Há uns dias fomos confrontados com uma reportagem da TVI em que se punha a nu uma realidade que pareceria ser retirada de um filme de terror. Foi a segunda vez que esta estação televisiva se deslocou ao Hospital Conde de Ferreira, uma unidade de saúde mental da cidade do Porto, depois de terem surgido denúncias de maus-tratos aos doentes ali internados. A primeira vez foi há dois anos. Entretanto, o caso está a ser investigado pelo Ministério Público, sendo que a ASAE já tinha fechado uma enfermaria por falta de condições.
Mas a indignidade e o desamparo continuam a reinar naquele hospital psiquiátrico que deveria ser exemplo vivo de acolhimento e tratamento de doenças do foro mental. Em vez disso encontrámos um local degradado, onde as baratas e ratos se passeiam, onde as casas de banho se encontram inundadas e as paredes descamadas.
Os doentes deambulam por ali entregues à sua sorte. Diz-se que saem do edifício porque aquilo não é prisão, mas é um cárcere a lembrar os tempos da ditadura o local onde alguns dos “mal comportados” são colocados em isolamento. Basta olhar: um colchão no chão, uma manta, um balde ou nem isso, as necessidades fazem-se em qualquer lugar, uma abertura por onde são vigiados. Permanecem nesta cela durante dias, até que os medicamentos actuem e os acalmem. É uma espécie de castigo, o limbo onde se deixa a apodrecer esta gente em tudo igual a nós.

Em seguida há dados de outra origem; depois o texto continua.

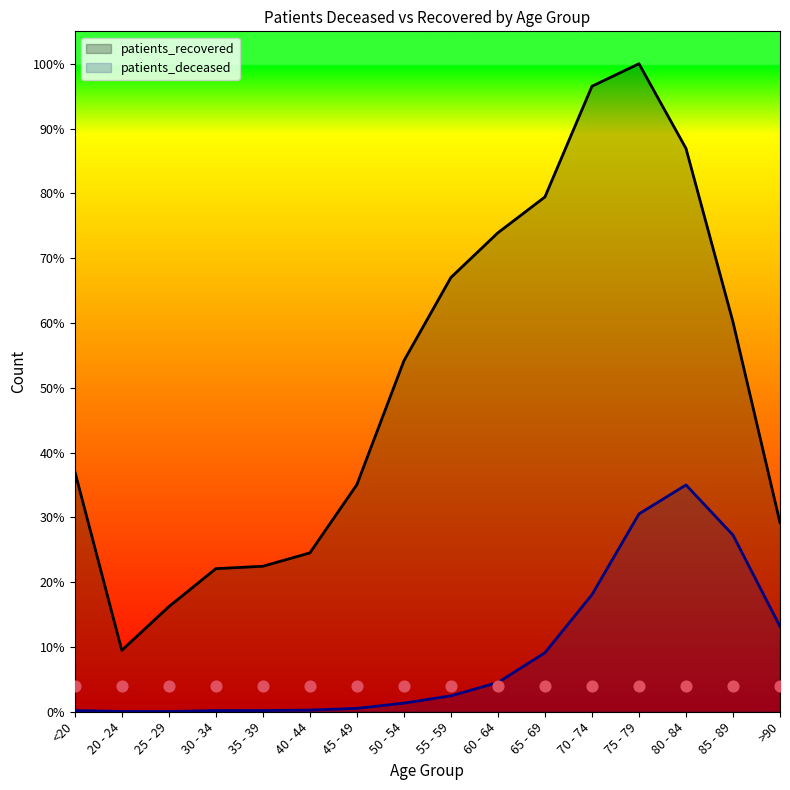

Is the value of patients_recovered at 60 - 64 greater than the value of patients_deceased at 20 - 24?

Yes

Os que têm autonomia saem para pedir cigarros ou arranjar droga e voltam para dentro a adormecer os dias. As actividades são diminutas, o tempo arrasta-se.
Os acamados permanecem em enxergas onde a roupa não se muda com regularidade, esquálidos, sujos de fezes, cheios de escaras no corpo, úlceras de pressão onde cabem punhos. Há um rasto de abandono pelos corredores, pelas escadas, corpos jazem no chão embrulhados em mantas, abandonados a si próprios.
A insensibilidade e desfaçatez com que os responsáveis da unidade hospitalar respondem aos jornalistas incomoda pelo cinismo.
Esta unidade hospitalar é propriedade da Santa Casa da Misericórdia com protocolos com vários hospitais. O Estado tem uma comparticipação considerável que deveria reverter esta situação de degradação constante. Ainda assim, a justificação que se apresenta é de falta de meios materiais e humanos. Dizem que não há verbas para obras que possam contribuir para um espaço digno, nem de profissionais que possam acompanhar estes doentes.
É de gente que falámos. Pessoas como nós sobre quem se abateu uma patologia ainda pouco estudada.
Lembro as vozes que se ergueram aquando do abate de centenas de javalis e veados. A indignação que varreu o país, o envolvimento das entidades ligadas ao assunto, a resposta aflita dos responsáveis governamentais.
Foi justo que assim fosse.
Neste caso, houve apenas um leve estremecimento, um fechar de olhos ao que incomoda. Nenhum cargo foi posto em causa, ninguém assumiu a responsabilidade. Foi instaurado um inquérito que, como é hábito entre nós, se eternizará e deixará, como sempre, a culpa morrer solteira.
Vivemos num estado capitalista em que tudo o que não gera lucros é desvalorizado. Estes cidadãos são excluídos por uma sociedade hipócrita que varre para debaixo do tapete o que é menos perfeito, menos belo, menos são. De todos os enfermos, os mentais são os mais ignorados. Talvez pelos medos ancestrais da loucura que em tempos medievais era ligada ao mal, à bruxaria. Mas vivemos em pleno século XXI. Numa era de grandes avanços a nível científico era de esperar que estas situações fossem erradicadas. Mas coabitamos dentro de um sistema onde subsiste uma economia da exclusão e da desigualdade social. Os mais frágeis não merecem da parte do Estado a atenção e amparo que lhes são devidos.